Apafant (4-(2-chlorophenyl)-9-methyl-2-(3-morpholino-3-oxopropyl)-6H-thieno[3,2- f] [1,2,4]triazolo[4,3-a][1,4] diazepine, CAS 105219-56-5, WEB 2086), as a specific platelet activating factor (PAF) antagonist, inhibited PAF-induced increases of bronchial inflation pressure (delta Pi), pulmonary artery perfusion pressure (delta Pp) and microvascular permeability (wet-to-dry lung weight ratios), dose-dependently, in rats. Apafant also inhibited antigen-induced increase of delta pi, delta Pp and microvascular permeability in passively sensitized rats. Ozagrel also inhibited PAF- and antigen-induced increase of delta Pi, delta Pp and microvascular permeability. Apafant almost completely inhibited the increase of intratracheal pressure and microvascular permeability, but incompletely inhibited the increase of pulmonary artery pressure. At 1 microgram/ml, the effects of ozagrel were almost comparable to that of apafant at the same concentration, but the inhibitory effect on intratracheal pressure was less than that of apafant. Apafant inhibited PAF-induced increase in perfusate of thromboxane (TX) B2 and leukotrine C4/D4E4 (LTs), and antigen-induced increase of TXB2, LTs, PAF and histamine. Ozagrel also inhibited the PAF-induced increase of TXB2, but not the increase of LTs. Apafant inhibited antigen-induced increase of TXB2 and LTs more strongly than PAF-induced increase. The order of inhibitory effects of apafant against generation and release of chemical mediators was TXB2, LTs, PAF and histamine. These findings suggest that TXA2, LTs and PAF may contribute to the increase of intratracheal pressure and microvascular permeability, and histamine may contribute to the increase of vascular resistance in rats. Apafant may inhibit bronchopulmonary responses through PAF receptor antagonism. In addition, apafant can be considered to be useful for the treatment of some allergic diseases when the drug is employed in clinical use.

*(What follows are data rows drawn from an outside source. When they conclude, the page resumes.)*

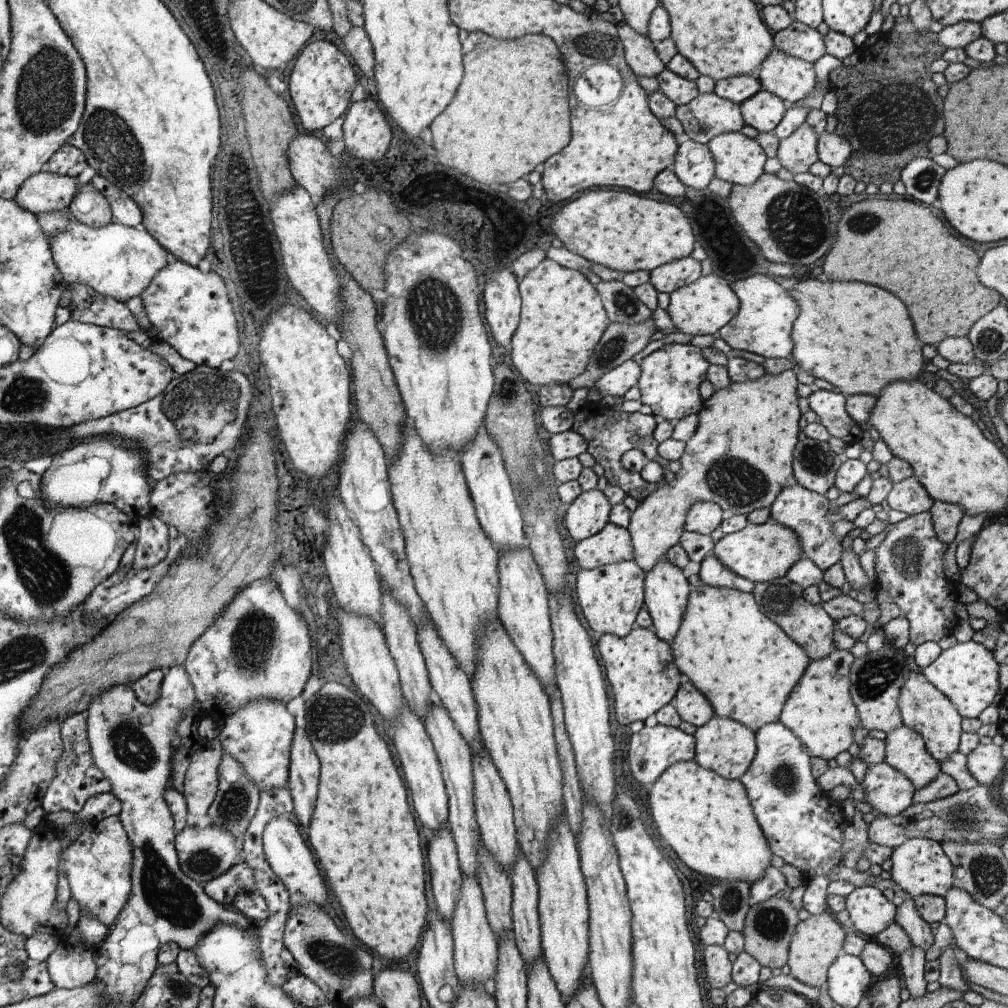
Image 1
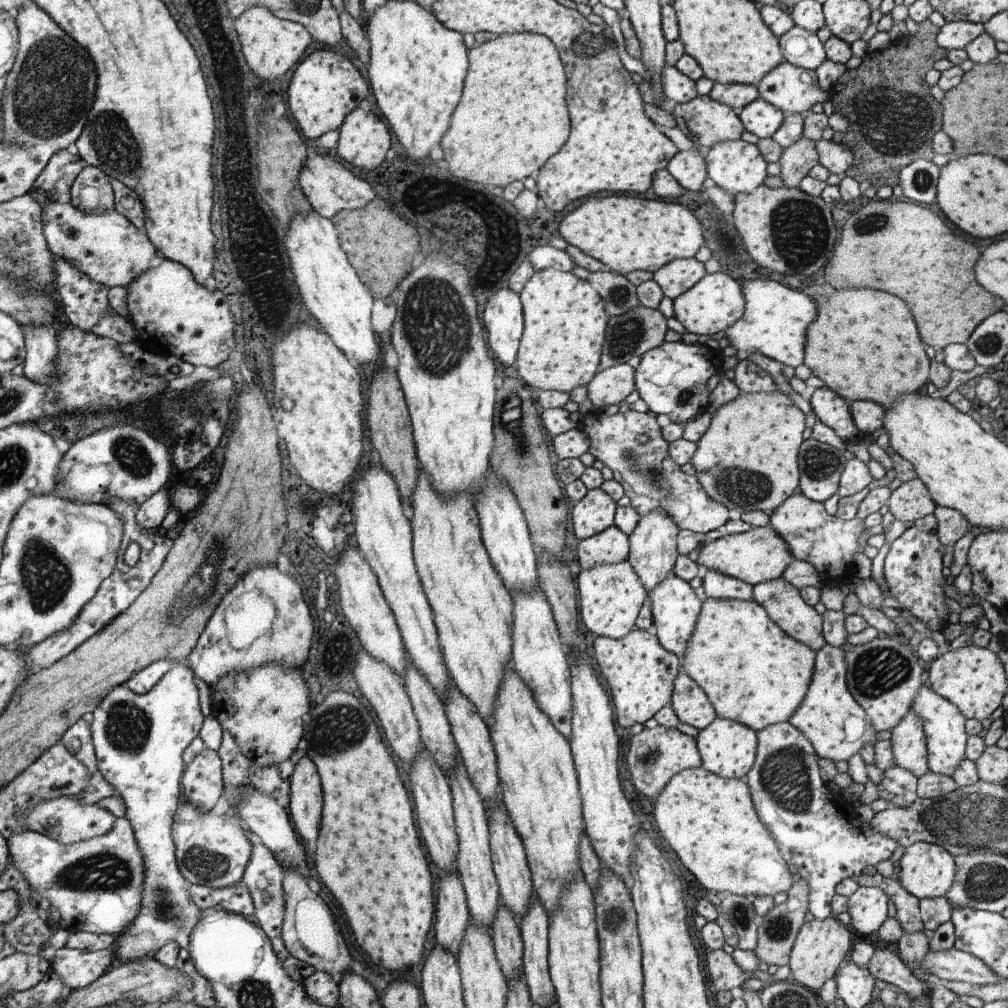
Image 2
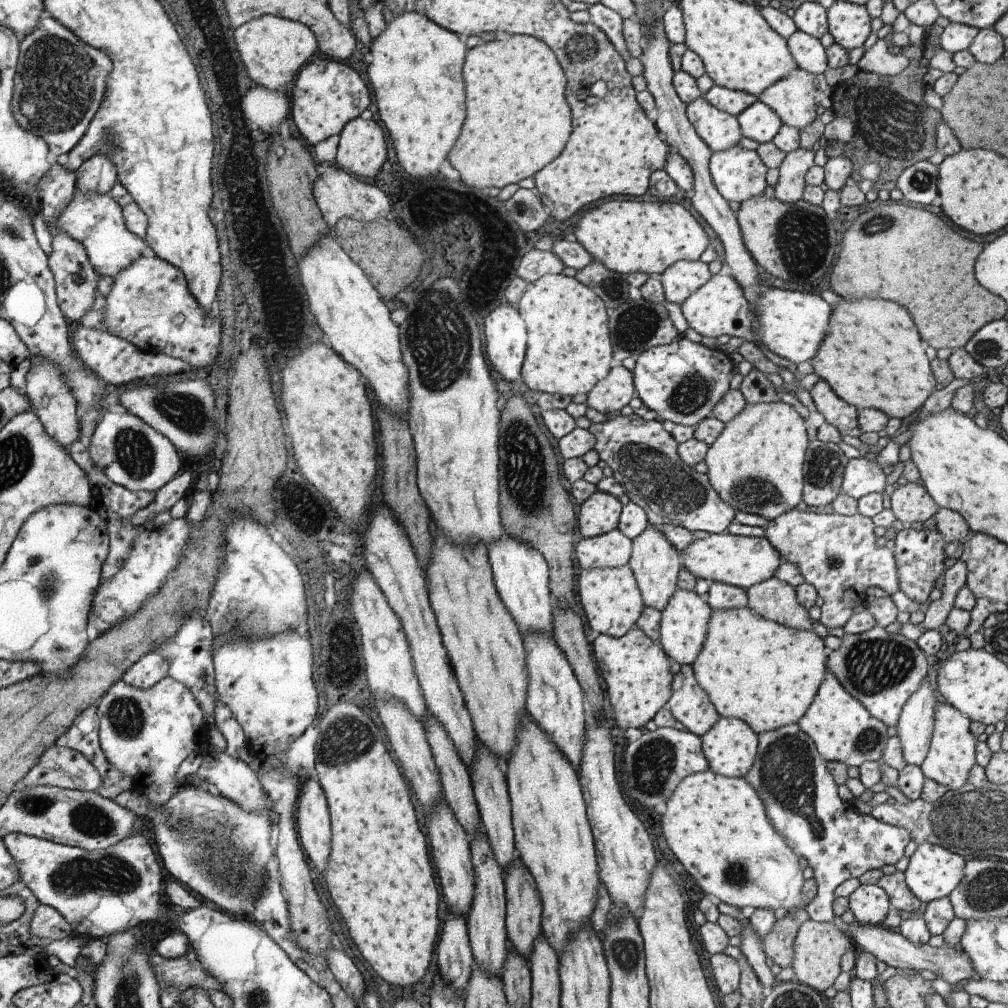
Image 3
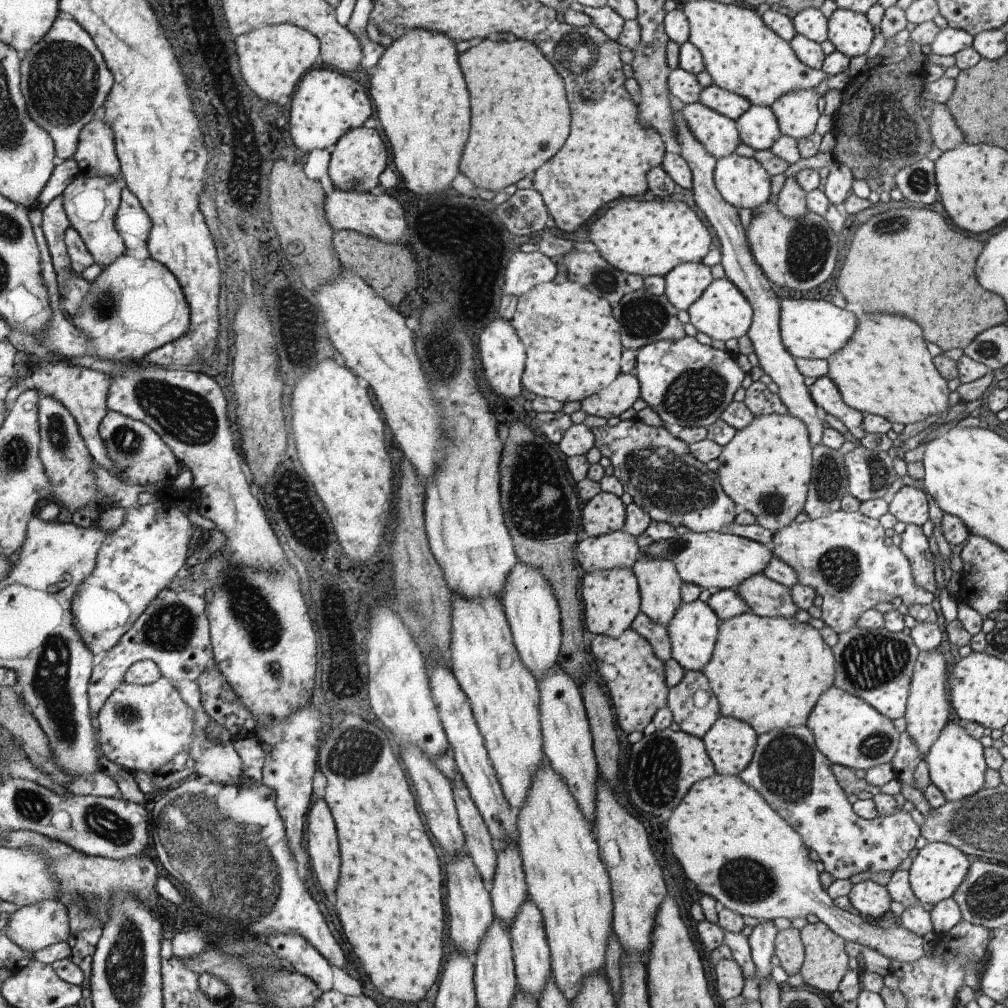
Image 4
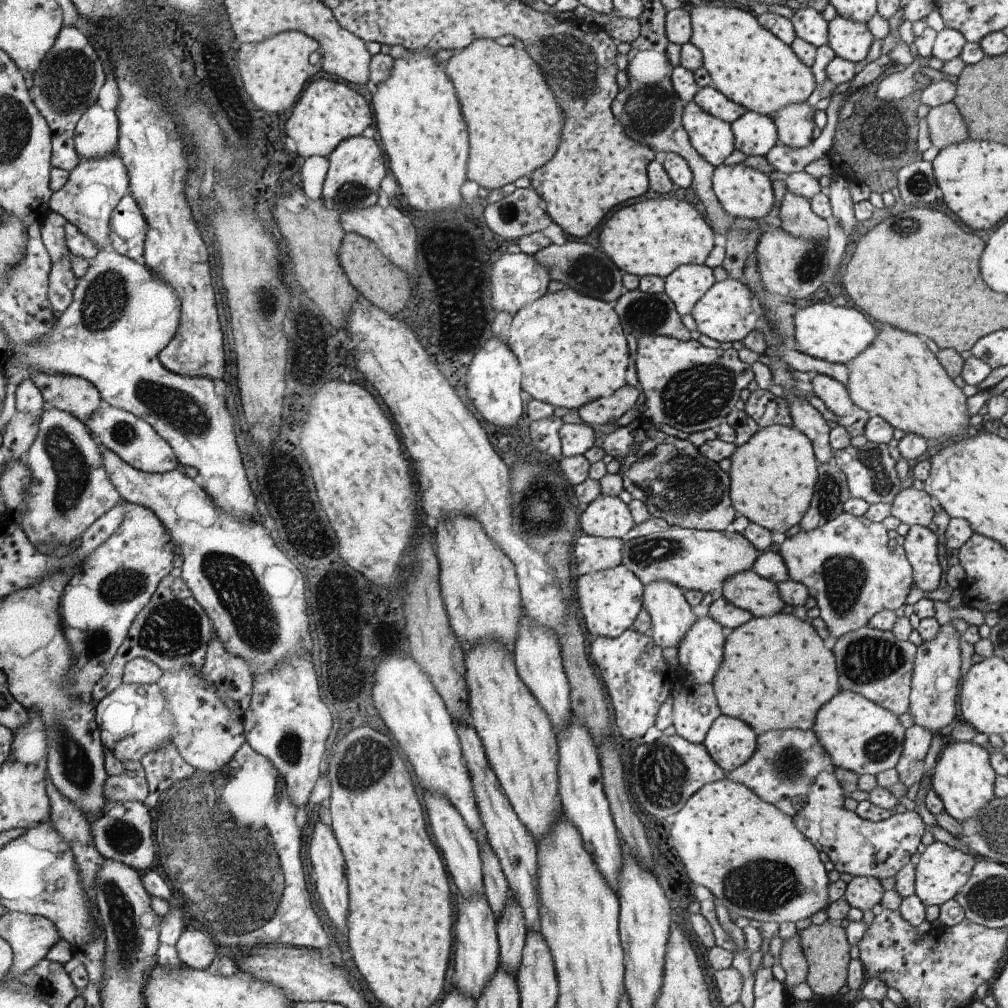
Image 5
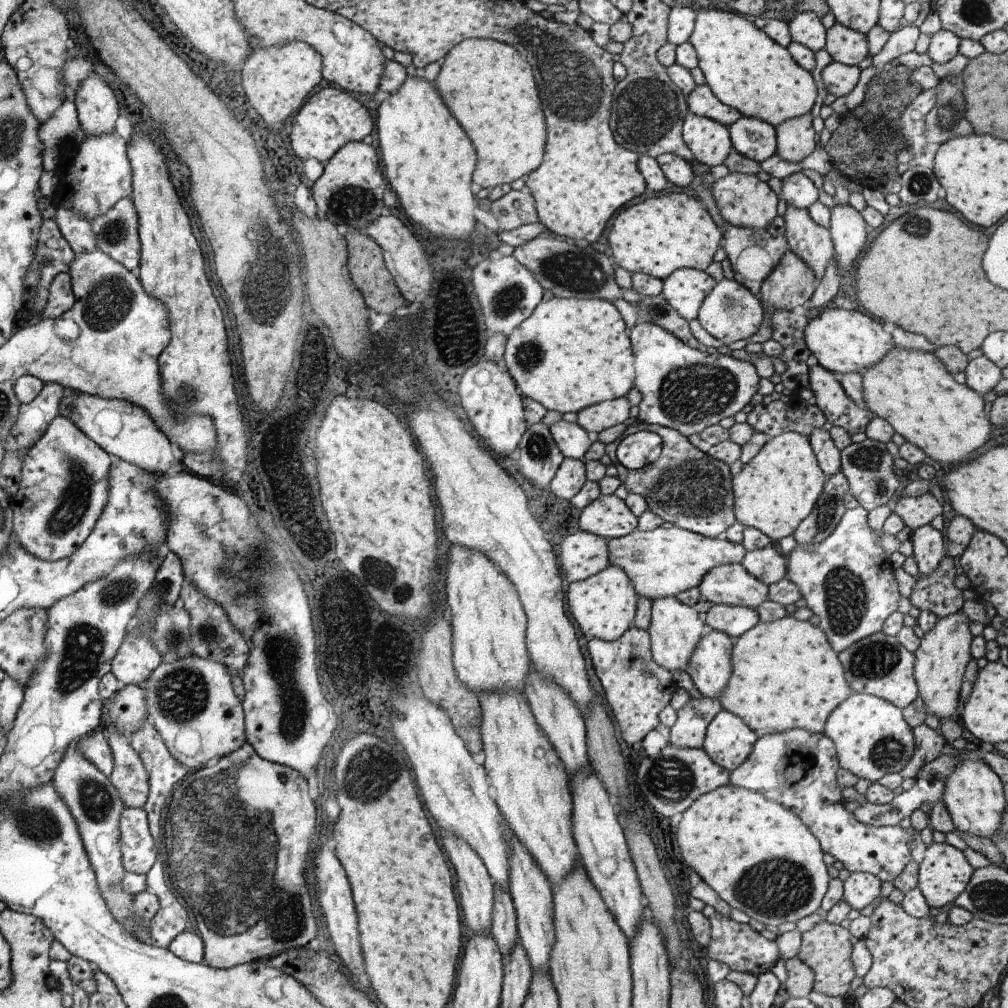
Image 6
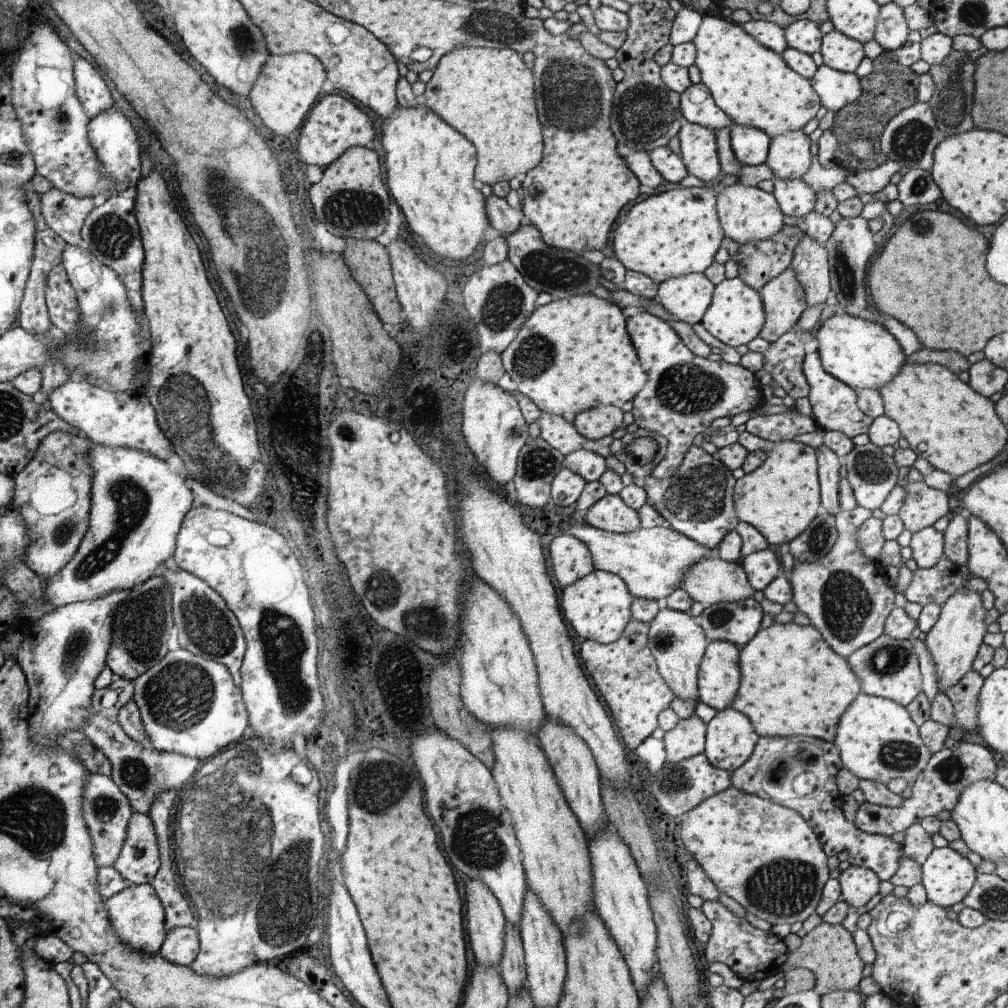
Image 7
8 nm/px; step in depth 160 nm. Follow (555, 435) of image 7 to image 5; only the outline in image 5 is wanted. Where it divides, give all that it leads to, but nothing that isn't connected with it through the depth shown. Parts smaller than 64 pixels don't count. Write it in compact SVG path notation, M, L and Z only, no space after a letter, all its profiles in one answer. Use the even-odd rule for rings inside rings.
M564 423L560 427L561 456L580 456L594 446L595 431L586 423Z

阿帕泛(4-(2-氯苯基)-9-甲基-2-(3-吗啉代-3-氧代丙基)-6H-噻吩并[3,2-f][1,2,4]三唑并[4,3-a][1,4]二氮杂卓,CAS 105219-56-5,WEB 2086)作为一种特异性血小板活化因子(PAF)拮抗剂,在大鼠中剂量依赖性地抑制PAF诱导的支气管充气压力(ΔPi)、肺动脉灌注压力(ΔPp)和微血管通透性(肺湿重与干重比)升高。阿帕泛还抑制被动致敏大鼠中抗原诱导的ΔPi、ΔPp和微血管通透性升高。奥扎格雷也抑制PAF和抗原诱导的ΔPi、ΔPp和微血管通透性升高。阿帕泛几乎完全抑制气管内压力和微血管通透性升高,但不完全抑制肺动脉压力升高。在1微克/毫升时,奥扎格雷的作用与相同浓度的阿帕泛几乎相当,但对气管内压力的抑制作用小于阿帕泛。阿帕泛抑制PAF诱导的血栓素(TX)B2和白三烯C4/D4/E4(LTs)灌流液增加,以及抗原诱导的TXB2、LTs、PAF和组胺增加。奥扎格雷也抑制PAF诱导的TXB2增加,但不抑制LTs增加。阿帕泛抑制抗原诱导的TXB2和LTs增加比抑制PAF诱导的增加更强。阿帕泛对化学介质生成和释放的抑制作用顺序为TXB2、LTs、PAF和组胺。这些发现表明,TXA2、LTs和PAF可能促成气管内压力和微血管通透性升高,而组胺可能促成大鼠血管阻力升高。阿帕泛可能通过PAF受体拮抗作用抑制支气管肺反应。此外,当该药物用于临床时,阿帕泛可被认为对治疗某些过敏性疾病有用。